When they bothered to look, they found on the other side duffers with red rose badges opposing simple social measures like a minimum alcohol price. In the indyref they saw their representatives grinning beside Tory ministers and triumphantly announcing the pound wasn’t Scotland’s. They heard their Scotland talked down and belittled. They might not believe in independence but they did believe in Scotland. And they thought Labour did too. But any party that preferred any government in London to one in Scotland was betraying their roots.
I said recently that Labour had resorted to deceit and misinformation of a kind I hadn’t seen. It is now on an industrial scale.
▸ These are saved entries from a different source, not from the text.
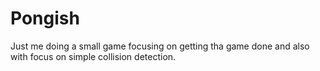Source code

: # Pongish
Just me doing a small game focusing on getting tha game done and also with focus on simple collision detection.

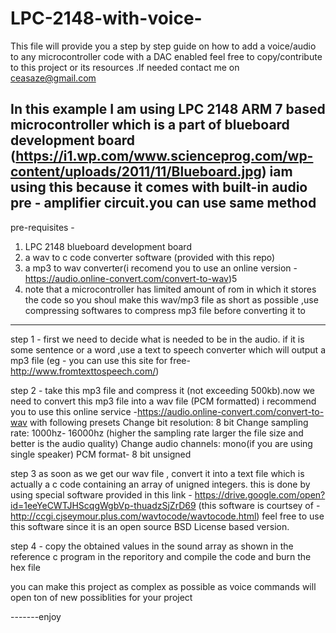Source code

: # LPC-2148-with-voice-
This file will provide you a step by step guide on how to add a voice/audio to any microcontroller code with a DAC enabled 
feel free to copy/contribute to this project or its resources .If needed contact me on ceasaze@gmail.com

In this example I am using LPC 2148 ARM 7 based microcontroller which is a part of blueboard development board (https://i1.wp.com/www.scienceprog.com/wp-content/uploads/2011/11/Blueboard.jpg) iam using this because it comes with built-in audio  pre - amplifier circuit.you can use same method 
-----------------------------------------------------------------------------------------------------------------
pre-requisites - 
1. LPC 2148 blueboard development board
2. a wav to c code converter software (provided with this repo)
3. a mp3 to wav converter(i recomend you to use an online version -https://audio.online-convert.com/convert-to-wav)5
4. note that a microcontroller has limited amount of rom in which it stores the code so you shoul make this wav/mp3 file as short as possible ,use compressing softwares to compress mp3 file before converting it to 
_________________________________________________________________________________________________________________

step 1 - 
 first we need to decide what is needed to be in the audio. if it is some sentence or a word ,use a text to speech converter which will output a mp3 file (eg - you can use this site for free- http://www.fromtexttospeech.com/)
 
step 2 - 
take this mp3 file and compress it (not exceeding 500kb).now we need to convert this mp3 file into a wav file (PCM formatted)
i recommend you to use this online service -https://audio.online-convert.com/convert-to-wav with following presets 
Change bit resolution: 8 bit 
Change sampling rate:  1000hz- 16000hz (higher the sampling rate larger the file size and better is the audio quality)
Change audio channels: mono(if you are using single speaker)
PCM format- 8 bit unsigned 

step 3
as soon as we get our wav file , convert it into a text file which is actually a c code containing an array of unigned integers. this is done by using special software provided in this link - https://drive.google.com/open?id=1eeYeCWTJHScqgWgbVp-thuadzSjZrD69 (this software is courtsey of - http://ccgi.cjseymour.plus.com/wavtocode/wavtocode.html) feel free to use this software since it is an open source BSD License based version.

step 4 -
copy the obtained values in the sound array as shown in the reference c program in the reporitory and compile the code and burn the hex file 

you can make this project as complex as possible as voice commands will open ton of new possiblities for your project 


 -------enjoy
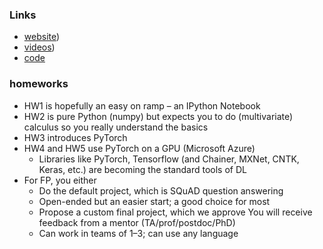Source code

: ### Links
- [website](http://web.stanford.edu/class/cs224n/))
- [videos](https://www.youtube.com/playlist?list=PLoROMvodv4rOhcuXMZkNm7j3fVwBBY42z))
- [code]()


### homeworks
- HW1 is hopefully an easy on ramp – an IPython Notebook
- HW2 is pure Python (numpy) but expects you to do (multivariate) calculus so you really understand the basics
- HW3 introduces PyTorch
- HW4 and HW5 use PyTorch on a GPU (Microsoft Azure)
    - Libraries like PyTorch, Tensorflow (and Chainer, MXNet, CNTK, Keras, etc.) are becoming the standard tools of DL
- For FP, you either
    - Do the default project, which is SQuAD question answering
    - Open-ended but an easier start; a good choice for most
    - Propose a custom final project, which we approve You will receive feedback from a mentor (TA/prof/postdoc/PhD)
    - Can work in teams of 1–3; can use any language
    
    

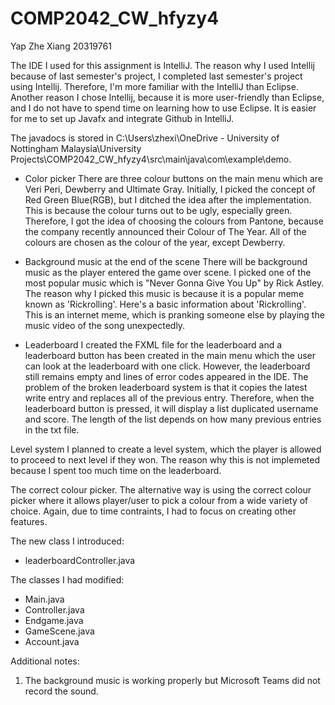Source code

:  # COMP2042_CW_hfyzy4

Yap Zhe Xiang
20319761

The IDE I used for this assignment is IntelliJ. The reason why I used Intellij because of last semester's project, I completed last semester's project using Intellij. Therefore, I'm more familiar with the IntelliJ than Eclipse. Another reason I chose Intellij, because it is more user-friendly than Eclipse, and I do not have to spend time on learning how to use Eclipse. It is easier for me to set up Javafx and integrate Github in IntelliJ. 

The javadocs is stored in C:\Users\zhexi\OneDrive - University of Nottingham Malaysia\University Projects\COMP2042_CW_hfyzy4\src\main\java\com\example\demo. 

- Color picker
There are three colour buttons on the main menu which are Veri Peri, Dewberry and Ultimate Gray. Initially, I picked the concept of Red Green Blue(RGB), but I ditched the idea after the implementation. This is because the colour turns out to be ugly, especially green. Therefore, I got the idea of choosing the colours from Pantone, because the company recently announced their Colour of The Year. All of the colours are chosen as the colour of the year, except Dewberry. 

- Background music at the end of the scene
There will be background music as the player entered the game over scene. I picked one of the most popular music which is "Never Gonna Give You Up" by Rick Astley. The reason why I picked this music is because it is a popular meme known as 'Rickrolling'. Here's a basic information about 'Rickrolling'. This is an internet meme, which is pranking someone else by playing the music video of the song unexpectedly. 

- Leaderboard
I created the FXML file for the leaderboard and a leaderboard button has been created in the main menu which the user can look at the leaderboard with one click. However, the leaderboard still remains empty and lines of error codes appeared in the IDE. The problem of the broken leaderboard system is that it copies the latest write entry and replaces all of the previous entry. Therefore, when the leaderboard button is pressed, it will display a list duplicated username and score. The length of the list depends on how many previous entries in the txt file. 

Level system
I planned to create a level system, which the player is allowed to proceed to next level if they won. The reason why this is not implemeted because I spent too much time on the leaderboard. 

The correct colour picker.
The alternative way is using the correct colour picker where it allows player/user to pick a colour from a wide variety of choice. Again, due to time contraints, I had to focus on creating other features. 

The new class I introduced: 
- leaderboardController.java

The classes I had modified: 
- Main.java
- Controller.java
- Endgame.java
- GameScene.java
- Account.java

Additional notes: 

1. The background music is working properly but Microsoft Teams did not record the sound. 
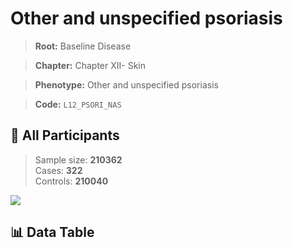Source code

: # Other and unspecified psoriasis

> **Root:** Baseline Disease  

> **Chapter:** Chapter XII- Skin  

> **Phenotype:** Other and unspecified psoriasis  

> **Code:** `L12_PSORI_NAS`

## 🧪 All Participants  
> Sample size: **210362**  
> Cases: **322**  
> Controls: **210040**
<img src="/Sensitive/Figures/ALL/Baseline/L12_PSORI_NAS.png"/>

## 📊 Data Table
<CsvTableMRF src="/Sensitive/Data/ALL/Baseline/LG_L12_PSORI_NAS.csv"/>

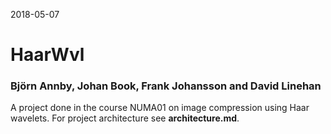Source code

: 2018-05-07
# HaarWvl
### Björn Annby, Johan Book, Frank Johansson and David Linehan

A project done in the course NUMA01 on image compression using Haar wavelets. For project architecture see **architecture.md**.
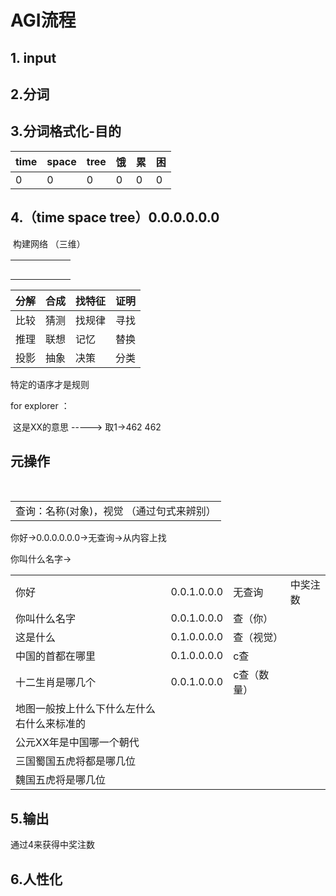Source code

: # AGI流程

## 1. input

## 2.分词

## 3.分词格式化-目的

| time | space | tree | 饿   | 累   | 困   |
| ---- | ----- | ---- | ---- | ---- | ---- |
| 0    | 0     | 0    | 0    | 0    | 0    |

## 4.（time space tree）0.0.0.0.0.0

​	构建网络  （三维）

|      |      |      |      |      |      |
| ---- | ---- | ---- | ---- | ---- | ---- |
|      |      |      |      |      |      |
|      |      |      |      |      |      |
|      |      |      |      |      |      |
|      |      |      |      |      |      |
|      |      |      |      |      |      |

| 分解 | 合成 | 找特征 | 证明 |
| ---- | ---- | ------ | ---- |
| 比较 | 猜测 | 找规律 | 寻找 |
| 推理 | 联想 | 记忆   | 替换 |
| 投影 | 抽象 | 决策   | 分类 |

特定的语序才是规则  

for explorer ：

​			这是XX的意思   -----> 取1->462 462 

## 元操作

​	

|                                           |
| ----------------------------------------- |
| 查询：名称(对象)，视觉 （通过句式来辨别） |

你好->0.0.0.0.0.0->无查询->从内容上找

你叫什么名字->

|                                            |             |             |          |
| ------------------------------------------ | ----------- | ----------- | -------- |
| 你好                                       | 0.0.1.0.0.0 | 无查询      | 中奖注数 |
| 你叫什么名字                               | 0.0.1.0.0.0 | 查（你）    |          |
| 这是什么                                   | 0.1.0.0.0.0 | 查（视觉）  |          |
| 中国的首都在哪里                           | 0.1.0.0.0.0 | c查         |          |
| 十二生肖是哪几个                           | 0.0.1.0.0.0 | c查（数量） |          |
| 地图一般按上什么下什么左什么右什么来标准的 |             |             |          |
| 公元XX年是中国哪一个朝代                   |             |             |          |
| 三国蜀国五虎将都是哪几位                   |             |             |          |
| 魏国五虎将是哪几位                         |             |             |          |



## 5.输出

通过4来获得中奖注数

## 6.人性化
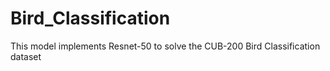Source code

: # Bird_Classification
This model implements Resnet-50 to solve the CUB-200 Bird Classification dataset
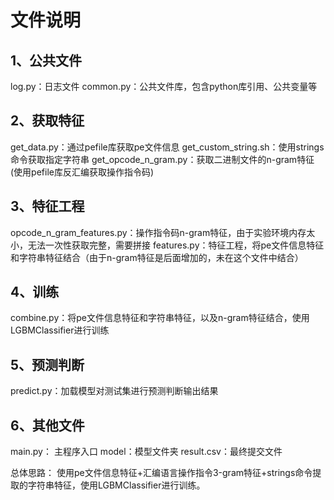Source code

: # 文件说明

## 1、公共文件
log.py：日志文件
common.py：公共文件库，包含python库引用、公共变量等

## 2、获取特征
get_data.py：通过pefile库获取pe文件信息
get_custom_string.sh：使用strings命令获取指定字符串
get_opcode_n_gram.py：获取二进制文件的n-gram特征(使用pefile库反汇编获取操作指令码)

## 3、特征工程
opcode_n_gram_features.py：操作指令码n-gram特征，由于实验环境内存太小，无法一次性获取完整，需要拼接
features.py：特征工程，将pe文件信息特征和字符串特征结合（由于n-gram特征是后面增加的，未在这个文件中结合）

## 4、训练
combine.py：将pe文件信息特征和字符串特征，以及n-gram特征结合，使用LGBMClassifier进行训练

## 5、预测判断
predict.py：加载模型对测试集进行预测判断输出结果

## 6、其他文件
main.py： 主程序入口
model：模型文件夹
result.csv：最终提交文件

总体思路：
使用pe文件信息特征+汇编语言操作指令3-gram特征+strings命令提取的字符串特征，使用LGBMClassifier进行训练。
Even the attempt to refine the Vote SNP, Get Tories message resulted in an untruth – that “the largest party gets to form the government – FACT!”
It is endemic. It is unstoppable. I wonder if the SNP momentum might not be the same, as Labour constantly try to outbid the Nats and in doing so, play into their hands.
There was a time when Labour could have just thrown in the towel and declared that Sturgeon can have everything and anything she wants short of independence. But in a general election that won’t wash in England where Labour have successfully stoked up anti Scottish resentment but presenting their incoherent plans as a form of Devo Max and have never killed the myth that England subsidises us.
They are left with one hope – that hatred of the Tories turns back the doubters. After all voting for Labour in Scotland has always stopped us getting a Tory-led government, hasn’t it? That is, except in 79, 83, 87, 92 and 2010!
It looks now as if Scots realise that the way to get a strong Scottish voice and progressive policies is to vote SNP regardless – and why not? Labour are falling over themselves to appease them already and we haven’t even voted yet.